- Exercise passage -

If you’re a cannabis aficionado who chooses to indulge in the herb, you're a walking dollar sign to the police. Your arrest can directly lead to more bullets, armor, assault rifles and other toys, and may even be used to justify higher wages. You’re more useful to them imprisoned or cited than free, and they will try their hardest to manipulate you into giving them a reason to take you in. They can even make false threats to trick you into waiving your rights.
What follows are the four most common ways police deceive people into incriminating themselves for marijuana possession. Heed these warnings and remember the advice so you can avoid giving the cops a reason to arrest you.
Although our laws are meant to protect everyone equally, some police treat people differently based on a number of factors, particularly race. The ACLU reported last summer that blacks are almost four times as likely as whites to be arrested for marijuana possession. Other activist groups have found that law enforcement officers kill one black American roughly every 28 hours. Should you choose to invoke any of the rights detailed below, you must do so while remaining hyperaware of how you are perceived by police based on your race and other class-indicative factors, and then proceed with caution. Unfortunately, that's nothing new for people of color.

- What you need to do -
**A.** Answer these three questions from the passage on marijuana arrests:
(i) What does the passage say an arrest can directly lead to?
(ii) How many common ways of police deception does the passage say it will cover?
(iii) What did the ACLU report about black and white Americans?
**B.** Why does the passage on marijuana arrests call a cannabis user "a walking dollar sign" to the police? Answer in one to three sentences.
**C.** Continue the passage on police tactics in marijuana possession cases from where it stops.
The data that follows comes from a separate source.

- Source data -
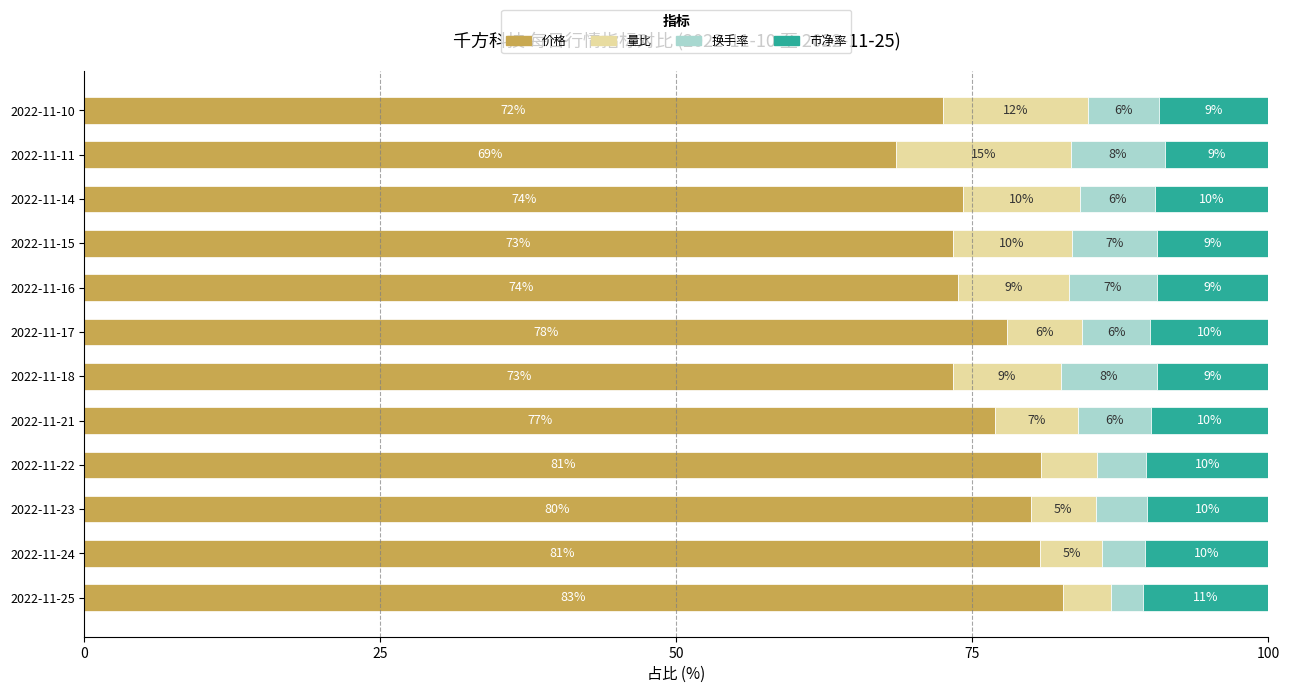

Which category has the lowest value in the 价格 series?

2022-11-11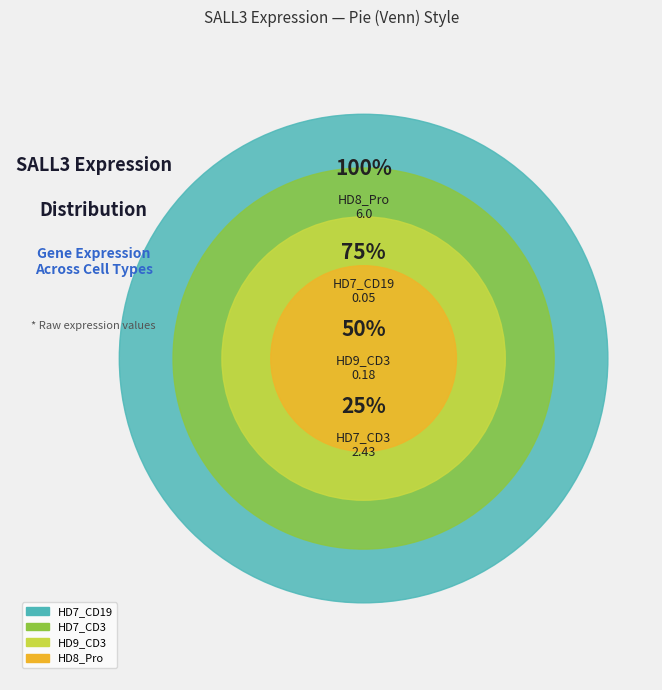

Which has a higher value, HD9_CD3 or HD7_CD19?

HD9_CD3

- Responses in order -
**A.**
(i) More bullets, armor, assault rifles and other toys.
(ii) Four.
(iii) Blacks are almost four times as likely as whites to be arrested for marijuana possession.

**B.** The user's arrest can directly lead to more bullets, armor, assault rifles and other toys for the police, and it may even be used to justify higher wages. That makes the user more useful to them imprisoned or cited than free.

**C.**
1. Giving officers “reasonable suspicion” by talking too much. A cop has no right to detain you without reasonable suspicion. “Reasonable suspicion” is a murky standard that isn’t as definitive as hard evidence, but requires more than a hunch, as Flex Your Rights explains:
A combination of particular facts, even if each is individually insignificant, can form the basis of reasonable suspicion. For example, police may have reasonable suspicion to detain someone who fits a description of a criminal suspect, a suspect who drops a suspicious object after seeing police, or a suspect in a high crime area who runs after seeing police.
If a cop simply stops and pummels you with questions, he has no right to force you to stick around and answer. In fact, if you’re carrying a bit of bud on you, your best bet for avoiding trouble is to use your constitutional right to silence. Here’s what I mean.
Let’s say you just bought an eighth of deliciously fresh green shimmering with sticky trichomes. You’re walking to a friend’s house for some communal smoking when suddenly a young police officer stops you to ask some questions—just the standard inquiries: Who are you, where are you going, where are you coming from, etc.
You think, “Shit! I’m screwed! But maybe if I’m really nice, he/she will let me go.”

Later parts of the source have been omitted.